I think this means the archiving has to happen asynchronously to the pipeline. I'd be curious to see a comment to this blog item from Dan with his thoughts on the algorithm for figuring out what to archive and when.
Note that SCS asks that we keep the files larger than 500 MB to use the tapes efficiently. So we had been thinking to make tar files. Navid keeps track in his archiver db of the file content inside the tar file, so he can ask the archive system for the right tar file when someone asks for an individual file.
I'm at a bit of a loss at the moment to divine a way to know when one can archive in a general way. It would be nice not to need custom archiving per group of tasks.
4 Comments
Richard Dubois AUTHOR
How about the following? Add a 'group' property to the task and set it the same for all related tasks (ie all those who share processing of the same runs). Then the asynchronous archiver could check that all related tasks have finished processing a run, and then archive all directories specified for all tpi's. If they are truly related, that is only one directory, but picks up the possibility of them being spread out a little. This depends on the archive facility keepings tabs of what is in the tar files.
I'd humbly suggest we do this in java.
Richard Dubois AUTHOR
From Navid:
Yes the archiver divides the files into 500MB chunks. It's always done that. You just need to give it a parent directory and a list of files/directories and tars them all up and splits them into 500MB pieces and stores them in /mstore.
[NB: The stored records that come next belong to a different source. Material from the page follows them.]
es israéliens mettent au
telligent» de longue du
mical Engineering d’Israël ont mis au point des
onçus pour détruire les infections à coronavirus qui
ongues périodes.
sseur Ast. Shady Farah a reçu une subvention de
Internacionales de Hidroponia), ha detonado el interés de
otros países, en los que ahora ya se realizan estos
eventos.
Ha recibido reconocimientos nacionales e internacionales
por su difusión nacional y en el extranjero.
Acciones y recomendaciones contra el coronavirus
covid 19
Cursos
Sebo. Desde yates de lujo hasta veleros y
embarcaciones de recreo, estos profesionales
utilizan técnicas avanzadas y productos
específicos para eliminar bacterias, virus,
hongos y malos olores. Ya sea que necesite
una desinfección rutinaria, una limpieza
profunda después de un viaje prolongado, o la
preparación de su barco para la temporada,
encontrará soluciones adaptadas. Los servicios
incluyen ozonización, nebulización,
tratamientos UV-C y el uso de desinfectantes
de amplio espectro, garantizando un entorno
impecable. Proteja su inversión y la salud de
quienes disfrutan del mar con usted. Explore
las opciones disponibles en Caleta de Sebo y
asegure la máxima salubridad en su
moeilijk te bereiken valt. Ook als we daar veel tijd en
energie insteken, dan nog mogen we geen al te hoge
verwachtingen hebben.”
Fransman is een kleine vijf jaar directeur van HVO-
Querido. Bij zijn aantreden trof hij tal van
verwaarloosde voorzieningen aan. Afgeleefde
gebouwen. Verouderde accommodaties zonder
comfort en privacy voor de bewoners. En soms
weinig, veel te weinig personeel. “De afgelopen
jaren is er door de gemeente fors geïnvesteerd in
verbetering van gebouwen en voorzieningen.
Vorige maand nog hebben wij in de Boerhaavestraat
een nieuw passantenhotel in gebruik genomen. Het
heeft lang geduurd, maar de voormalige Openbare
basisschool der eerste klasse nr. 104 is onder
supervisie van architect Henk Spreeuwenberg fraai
The 500MB pieces is configurable so if you want larger/smaller pieces you can specify that too.
You can see it in action here (including all the features it has). Of course there's a command line API to it too. https://www.slac.stanford.edu/www-glast-dev/cgi/DiskArchive
Richard Dubois AUTHOR
Hmm. An additional wrinkle. As I recall, svac has optional pipelines. So if particle=cosmic, their recon pipeline gets triggered; otherwise not. How will we know (in a generic sense)??
Richard Dubois AUTHOR
Yet a further wrinkle, perhaps more directed to our current implementation. Dependent tasks get their input via soft links to files from other tasks. This is because, at present, all datasets in a task must have a filename based on the task name.
When we will archive the directories, will we also archive the soft links? If not, is the information on how to get to the initial input file lost? I guess it also means we would have to restore to the identical location.